▸ Your assignment
Every line below between the one holding "Engineering (RE) to" and the one holding "Terms of Use", inclusive, should be copied exactly, and no other line.

(Extracted records)
<<<<
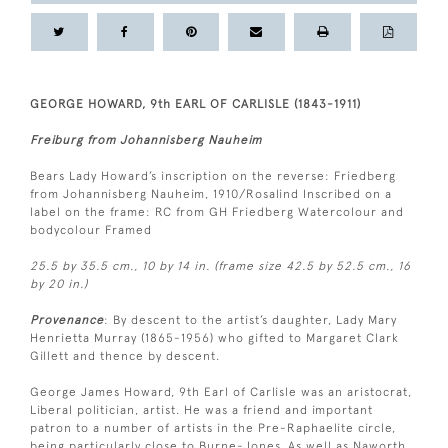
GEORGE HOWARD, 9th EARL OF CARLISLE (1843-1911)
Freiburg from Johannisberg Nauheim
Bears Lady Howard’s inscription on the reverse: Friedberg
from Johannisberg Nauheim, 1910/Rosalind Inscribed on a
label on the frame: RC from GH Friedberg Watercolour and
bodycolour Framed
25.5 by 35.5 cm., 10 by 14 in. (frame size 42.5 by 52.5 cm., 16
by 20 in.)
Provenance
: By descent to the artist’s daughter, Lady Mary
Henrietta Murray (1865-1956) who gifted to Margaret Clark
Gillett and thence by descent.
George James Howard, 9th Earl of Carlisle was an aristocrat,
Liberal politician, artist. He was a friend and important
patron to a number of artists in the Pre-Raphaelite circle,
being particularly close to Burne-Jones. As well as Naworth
>>>>
<<<<
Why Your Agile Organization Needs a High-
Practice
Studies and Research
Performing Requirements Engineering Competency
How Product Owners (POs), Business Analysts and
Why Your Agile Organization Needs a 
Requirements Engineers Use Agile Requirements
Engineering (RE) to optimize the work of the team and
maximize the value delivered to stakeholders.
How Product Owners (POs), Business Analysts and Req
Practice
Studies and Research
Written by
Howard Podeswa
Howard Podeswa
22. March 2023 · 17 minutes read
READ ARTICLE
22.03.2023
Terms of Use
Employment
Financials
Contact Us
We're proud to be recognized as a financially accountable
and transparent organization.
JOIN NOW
>>>>
▸ Expected answer
Engineering (RE) to optimize the work of the team and
maximize the value delivered to stakeholders.
How Product Owners (POs), Business Analysts and Req
Practice
Studies and Research
Written by
Howard Podeswa
Howard Podeswa
22. March 2023 · 17 minutes read
READ ARTICLE
22.03.2023
Terms of Use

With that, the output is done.